» TO DO
Because the material must match the original, reproduce every line of it exactly.

#### PROVIDED INFORMATION ####

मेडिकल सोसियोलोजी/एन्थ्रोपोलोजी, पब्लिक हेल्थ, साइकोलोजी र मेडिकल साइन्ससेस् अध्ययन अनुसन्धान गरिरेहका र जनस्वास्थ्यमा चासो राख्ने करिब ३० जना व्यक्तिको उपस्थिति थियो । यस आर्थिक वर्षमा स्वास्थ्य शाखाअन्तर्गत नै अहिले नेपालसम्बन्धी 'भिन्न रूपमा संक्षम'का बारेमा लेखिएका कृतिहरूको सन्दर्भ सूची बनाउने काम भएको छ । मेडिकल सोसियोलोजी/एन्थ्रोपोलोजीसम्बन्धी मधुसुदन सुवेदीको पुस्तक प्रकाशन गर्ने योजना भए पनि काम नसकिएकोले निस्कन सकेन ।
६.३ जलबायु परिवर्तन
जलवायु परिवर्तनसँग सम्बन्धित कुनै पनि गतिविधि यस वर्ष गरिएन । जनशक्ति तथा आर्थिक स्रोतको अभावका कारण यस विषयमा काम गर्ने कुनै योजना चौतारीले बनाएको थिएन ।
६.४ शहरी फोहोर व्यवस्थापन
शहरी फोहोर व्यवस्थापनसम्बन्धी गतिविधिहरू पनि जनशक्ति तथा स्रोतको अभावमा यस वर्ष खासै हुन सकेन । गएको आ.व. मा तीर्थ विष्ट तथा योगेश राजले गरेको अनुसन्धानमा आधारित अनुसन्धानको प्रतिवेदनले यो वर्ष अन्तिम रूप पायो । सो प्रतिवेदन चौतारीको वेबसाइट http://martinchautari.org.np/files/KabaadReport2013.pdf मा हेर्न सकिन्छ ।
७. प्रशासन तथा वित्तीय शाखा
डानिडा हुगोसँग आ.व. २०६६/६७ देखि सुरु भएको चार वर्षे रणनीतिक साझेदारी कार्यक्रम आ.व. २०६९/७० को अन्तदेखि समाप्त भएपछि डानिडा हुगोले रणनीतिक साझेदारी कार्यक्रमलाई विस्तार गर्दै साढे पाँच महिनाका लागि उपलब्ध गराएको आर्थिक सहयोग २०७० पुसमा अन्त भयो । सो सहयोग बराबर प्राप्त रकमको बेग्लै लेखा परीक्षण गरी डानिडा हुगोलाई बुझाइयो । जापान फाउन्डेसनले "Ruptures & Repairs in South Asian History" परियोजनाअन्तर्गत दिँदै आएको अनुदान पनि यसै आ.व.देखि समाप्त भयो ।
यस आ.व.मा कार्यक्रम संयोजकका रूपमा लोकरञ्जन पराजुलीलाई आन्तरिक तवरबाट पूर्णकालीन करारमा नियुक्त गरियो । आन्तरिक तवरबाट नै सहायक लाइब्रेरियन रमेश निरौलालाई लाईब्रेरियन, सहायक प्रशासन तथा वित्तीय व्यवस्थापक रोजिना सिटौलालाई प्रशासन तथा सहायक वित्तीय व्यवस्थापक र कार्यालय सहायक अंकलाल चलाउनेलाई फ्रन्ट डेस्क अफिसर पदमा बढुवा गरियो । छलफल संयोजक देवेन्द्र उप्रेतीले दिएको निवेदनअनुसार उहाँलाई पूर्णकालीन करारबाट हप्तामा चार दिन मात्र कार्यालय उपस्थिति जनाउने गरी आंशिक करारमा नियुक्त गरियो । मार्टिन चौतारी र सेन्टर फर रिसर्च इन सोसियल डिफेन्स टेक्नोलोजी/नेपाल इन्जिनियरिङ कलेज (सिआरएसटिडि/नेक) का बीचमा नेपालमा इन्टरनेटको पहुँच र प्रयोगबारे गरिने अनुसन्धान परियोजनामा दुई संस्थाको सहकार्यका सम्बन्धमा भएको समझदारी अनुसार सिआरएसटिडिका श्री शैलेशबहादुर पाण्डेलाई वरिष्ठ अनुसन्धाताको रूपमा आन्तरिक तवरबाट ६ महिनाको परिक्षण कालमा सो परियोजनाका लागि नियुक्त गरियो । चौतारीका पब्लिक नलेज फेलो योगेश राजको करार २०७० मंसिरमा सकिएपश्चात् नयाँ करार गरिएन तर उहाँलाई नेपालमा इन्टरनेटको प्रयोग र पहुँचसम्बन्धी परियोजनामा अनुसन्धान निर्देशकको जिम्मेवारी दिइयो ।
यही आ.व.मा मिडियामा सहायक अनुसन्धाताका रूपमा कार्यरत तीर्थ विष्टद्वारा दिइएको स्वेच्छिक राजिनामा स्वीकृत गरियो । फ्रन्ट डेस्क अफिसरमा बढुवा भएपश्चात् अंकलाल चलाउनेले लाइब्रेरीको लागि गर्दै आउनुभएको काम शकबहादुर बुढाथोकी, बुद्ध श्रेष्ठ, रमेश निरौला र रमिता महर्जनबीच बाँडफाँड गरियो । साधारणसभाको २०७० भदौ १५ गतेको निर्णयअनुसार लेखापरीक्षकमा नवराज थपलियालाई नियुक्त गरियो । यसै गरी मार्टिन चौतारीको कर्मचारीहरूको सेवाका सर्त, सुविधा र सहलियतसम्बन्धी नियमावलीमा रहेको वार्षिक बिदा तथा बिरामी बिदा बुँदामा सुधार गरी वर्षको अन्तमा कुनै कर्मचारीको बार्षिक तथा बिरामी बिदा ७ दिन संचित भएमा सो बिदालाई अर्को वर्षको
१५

####

» ANSWER TO THIS EXERCISE
मेडिकल सोसियोलोजी/एन्थ्रोपोलोजी, पब्लिक हेल्थ, साइकोलोजी र मेडिकल साइन्ससेस् अध्ययन अनुसन्धान गरिरेहका र जनस्वास्थ्यमा चासो राख्ने करिब ३० जना व्यक्तिको उपस्थिति थियो । यस आर्थिक वर्षमा स्वास्थ्य शाखाअन्तर्गत नै अहिले नेपालसम्बन्धी 'भिन्न रूपमा संक्षम'का बारेमा लेखिएका कृतिहरूको सन्दर्भ सूची बनाउने काम भएको छ । मेडिकल सोसियोलोजी/एन्थ्रोपोलोजीसम्बन्धी मधुसुदन सुवेदीको पुस्तक प्रकाशन गर्ने योजना भए पनि काम नसकिएकोले निस्कन सकेन ।
६.३ जलबायु परिवर्तन
जलवायु परिवर्तनसँग सम्बन्धित कुनै पनि गतिविधि यस वर्ष गरिएन । जनशक्ति तथा आर्थिक स्रोतको अभावका कारण यस विषयमा काम गर्ने कुनै योजना चौतारीले बनाएको थिएन ।
६.४ शहरी फोहोर व्यवस्थापन
शहरी फोहोर व्यवस्थापनसम्बन्धी गतिविधिहरू पनि जनशक्ति तथा स्रोतको अभावमा यस वर्ष खासै हुन सकेन । गएको आ.व. मा तीर्थ विष्ट तथा योगेश राजले गरेको अनुसन्धानमा आधारित अनुसन्धानको प्रतिवेदनले यो वर्ष अन्तिम रूप पायो । सो प्रतिवेदन चौतारीको वेबसाइट http://martinchautari.org.np/files/KabaadReport2013.pdf मा हेर्न सकिन्छ ।
७. प्रशासन तथा वित्तीय शाखा
डानिडा हुगोसँग आ.व. २०६६/६७ देखि सुरु भएको चार वर्षे रणनीतिक साझेदारी कार्यक्रम आ.व. २०६९/७० को अन्तदेखि समाप्त भएपछि डानिडा हुगोले रणनीतिक साझेदारी कार्यक्रमलाई विस्तार गर्दै साढे पाँच महिनाका लागि उपलब्ध गराएको आर्थिक सहयोग २०७० पुसमा अन्त भयो । सो सहयोग बराबर प्राप्त रकमको बेग्लै लेखा परीक्षण गरी डानिडा हुगोलाई बुझाइयो । जापान फाउन्डेसनले "Ruptures & Repairs in South Asian History" परियोजनाअन्तर्गत दिँदै आएको अनुदान पनि यसै आ.व.देखि समाप्त भयो ।
यस आ.व.मा कार्यक्रम संयोजकका रूपमा लोकरञ्जन पराजुलीलाई आन्तरिक तवरबाट पूर्णकालीन करारमा नियुक्त गरियो । आन्तरिक तवरबाट नै सहायक लाइब्रेरियन रमेश निरौलालाई लाईब्रेरियन, सहायक प्रशासन तथा वित्तीय व्यवस्थापक रोजिना सिटौलालाई प्रशासन तथा सहायक वित्तीय व्यवस्थापक र कार्यालय सहायक अंकलाल चलाउनेलाई फ्रन्ट डेस्क अफिसर पदमा बढुवा गरियो । छलफल संयोजक देवेन्द्र उप्रेतीले दिएको निवेदनअनुसार उहाँलाई पूर्णकालीन करारबाट हप्तामा चार दिन मात्र कार्यालय उपस्थिति जनाउने गरी आंशिक करारमा नियुक्त गरियो । मार्टिन चौतारी र सेन्टर फर रिसर्च इन सोसियल डिफेन्स टेक्नोलोजी/नेपाल इन्जिनियरिङ कलेज (सिआरएसटिडि/नेक) का बीचमा नेपालमा इन्टरनेटको पहुँच र प्रयोगबारे गरिने अनुसन्धान परियोजनामा दुई संस्थाको सहकार्यका सम्बन्धमा भएको समझदारी अनुसार सिआरएसटिडिका श्री शैलेशबहादुर पाण्डेलाई वरिष्ठ अनुसन्धाताको रूपमा आन्तरिक तवरबाट ६ महिनाको परिक्षण कालमा सो परियोजनाका लागि नियुक्त गरियो । चौतारीका पब्लिक नलेज फेलो योगेश राजको करार २०७० मंसिरमा सकिएपश्चात् नयाँ करार गरिएन तर उहाँलाई नेपालमा इन्टरनेटको प्रयोग र पहुँचसम्बन्धी परियोजनामा अनुसन्धान निर्देशकको जिम्मेवारी दिइयो ।
यही आ.व.मा मिडियामा सहायक अनुसन्धाताका रूपमा कार्यरत तीर्थ विष्टद्वारा दिइएको स्वेच्छिक राजिनामा स्वीकृत गरियो । फ्रन्ट डेस्क अफिसरमा बढुवा भएपश्चात् अंकलाल चलाउनेले लाइब्रेरीको लागि गर्दै आउनुभएको काम शकबहादुर बुढाथोकी, बुद्ध श्रेष्ठ, रमेश निरौला र रमिता महर्जनबीच बाँडफाँड गरियो । साधारणसभाको २०७० भदौ १५ गतेको निर्णयअनुसार लेखापरीक्षकमा नवराज थपलियालाई नियुक्त गरियो । यसै गरी मार्टिन चौतारीको कर्मचारीहरूको सेवाका सर्त, सुविधा र सहलियतसम्बन्धी नियमावलीमा रहेको वार्षिक बिदा तथा बिरामी बिदा बुँदामा सुधार गरी वर्षको अन्तमा कुनै कर्मचारीको बार्षिक तथा बिरामी बिदा ७ दिन संचित भएमा सो बिदालाई अर्को वर्षको
१५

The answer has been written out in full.